Semiannual resistance is $1,102.9.
The weekly chart for Comex Copper is overbought as rally attempts fail between its 200-
week simple moving average at $291.48 and monthly resistance at 295.88. A weekly close
below the five-week modified moving average at 272.45 will shift the weekly chart to negative
with declining MOJO targeting my annual pivot at 240.20.
The weekly chart for Nymex Crude Oil shifts to negative on a close today below my annual
pivot at $68.81. The 200-week simple moving average at $74.96 has been the barrier since
mid-June.
Weak copper and crude oil in the face of a weak dollar is a strong challenge to the global
growth story.
The Housing Sector Index (HGX) peaked at 116.81 on September 17th, and is now below its
21-day simple moving average at 107.97. With the daily chart negative the key support is the
50-day at 102.06.
The America’s Community Bankers index (ABAQ) peaked at 158.75 back on August 10th.
Community banks are the source of bank failures, and today is Bank Failure Friday. ABAQ is
down 20.9% year to date and sits just above the 50-day and 200-day simple moving
averages, which are important supports at 148.29 and 147.85.
The Regional Banking Index (BKX) has been lagging the major averages, up just 4.9% year
to date.
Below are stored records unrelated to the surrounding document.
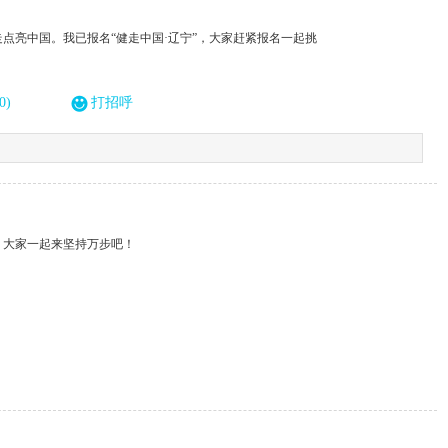
点亮中国。我已报名“健走中国·辽宁”，大家赶紧报名一起挑
0)
打招呼
，大家一起来坚持万步吧！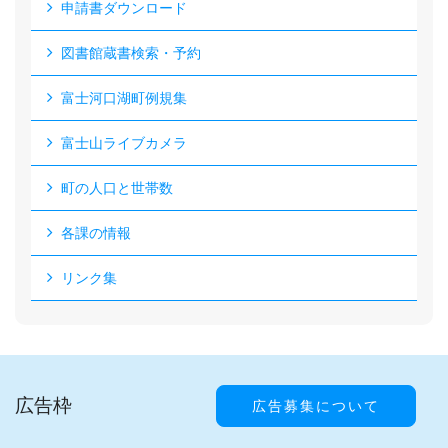
申請書ダウンロード
図書館蔵書検索・予約
富士河口湖町例規集
富士山ライブカメラ
町の人口と世帯数
各課の情報
リンク集
広告枠
広告募集について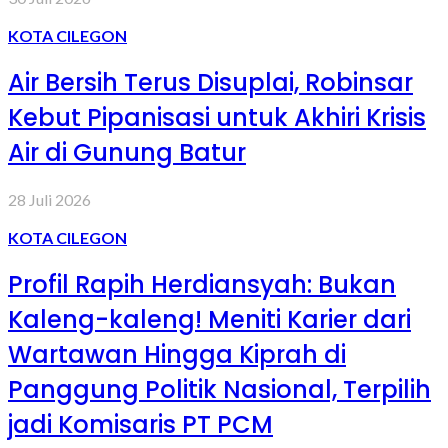
KOTA CILEGON
Air Bersih Terus Disuplai, Robinsar
Kebut Pipanisasi untuk Akhiri Krisis
Air di Gunung Batur
28 Juli 2026
KOTA CILEGON
Profil Rapih Herdiansyah: Bukan
Kaleng-kaleng! Meniti Karier dari
Wartawan Hingga Kiprah di
Panggung Politik Nasional, Terpilih
jadi Komisaris PT PCM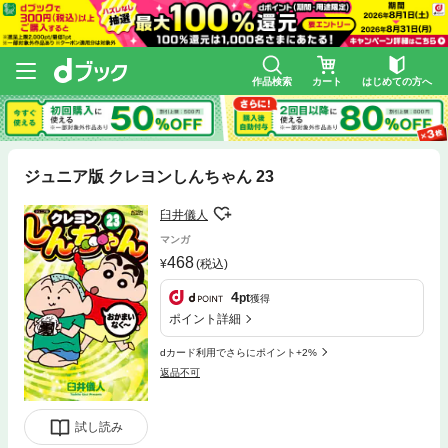
作品検索
カート
はじめての方へ
ジュニア版 クレヨンしんちゃん 23
臼井儀人
マンガ
468
(税込)
4
pt
獲得
ポイント詳細
dカード利用でさらにポイント+2%
返品不可
試し読み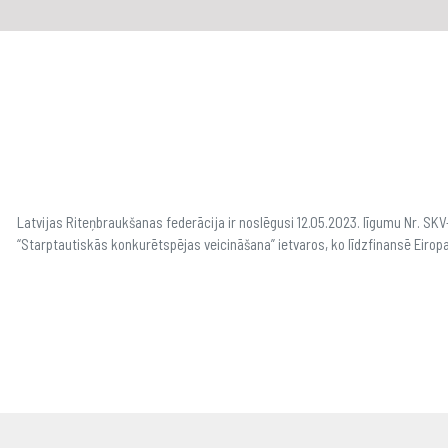
Latvijas Riteņbraukšanas federācija ir noslēgusi 12.05.2023. līgumu Nr. S
“Starptautiskās konkurētspējas veicināšana” ietvaros, ko līdzfinansē Eirop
The BKX peaked at $48.94 on September 17th within my $46.50 to $50.50 resistance
zone. If the BKX closes below its 21-day simple moving average at $46.43 the next support
is the 50-day at $43.83.
Housing and banking problems are harbingers of the return of the multi-year bear
market.
The Dow
The daily chart for the Dow will lose its overbought status today or Monday. A lower close
today confirms Wednesday’s key reversal day. A close below the 21-day simple moving
average at 9,600 will be the first warning that the multi-year bear market has returned.
The weekly chart for the Dow remains overbought with a MOJO reading of 9.2. It will take a
weekly close below the five-week modified moving average at 9,456 before this chart
confirms the return of the bear.
It seems like the Dow will confirm a peak between my annual levels at 9,750 and 1,012.